What is being asked: Could you copy every record below exactly, leaving out the pictures?

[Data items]
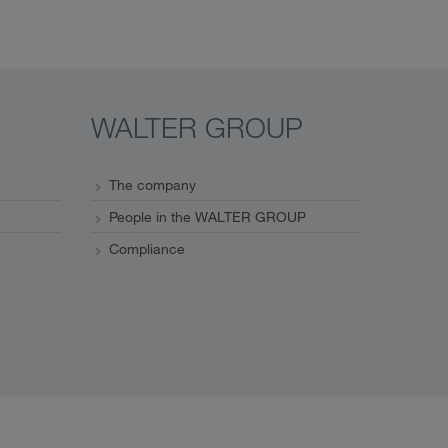
WALTER GROUP
The company
People in the WALTER GROUP
Compliance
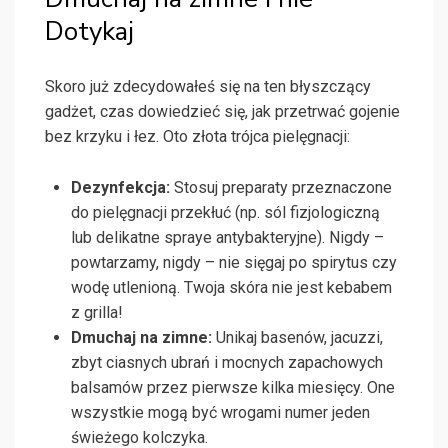
Dotykaj
Skoro już zdecydowałeś się na ten błyszczący
gadżet, czas dowiedzieć się, jak przetrwać gojenie
bez krzyku i łez. Oto złota trójca pielęgnacji:
Dezynfekcja:
Stosuj preparaty przeznaczone
do pielęgnacji przekłuć (np. sól fizjologiczną
lub delikatne spraye antybakteryjne). Nigdy –
powtarzamy, nigdy – nie sięgaj po spirytus czy
wodę utlenioną. Twoja skóra nie jest kebabem
z grilla!
Dmuchaj na zimne:
Unikaj basenów, jacuzzi,
zbyt ciasnych ubrań i mocnych zapachowych
balsamów przez pierwsze kilka miesięcy. One
wszystkie mogą być wrogami numer jeden
świeżego kolczyka.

Result below:
WALTER GROUP
The company
People in the WALTER GROUP
Compliance
Dotykaj
Skoro już zdecydowałeś się na ten błyszczący
gadżet, czas dowiedzieć się, jak przetrwać gojenie
bez krzyku i łez. Oto złota trójca pielęgnacji:
Dezynfekcja:
Stosuj preparaty przeznaczone
do pielęgnacji przekłuć (np. sól fizjologiczną
lub delikatne spraye antybakteryjne). Nigdy –
powtarzamy, nigdy – nie sięgaj po spirytus czy
wodę utlenioną. Twoja skóra nie jest kebabem
z grilla!
Dmuchaj na zimne:
Unikaj basenów, jacuzzi,
zbyt ciasnych ubrań i mocnych zapachowych
balsamów przez pierwsze kilka miesięcy. One
wszystkie mogą być wrogami numer jeden
świeżego kolczyka.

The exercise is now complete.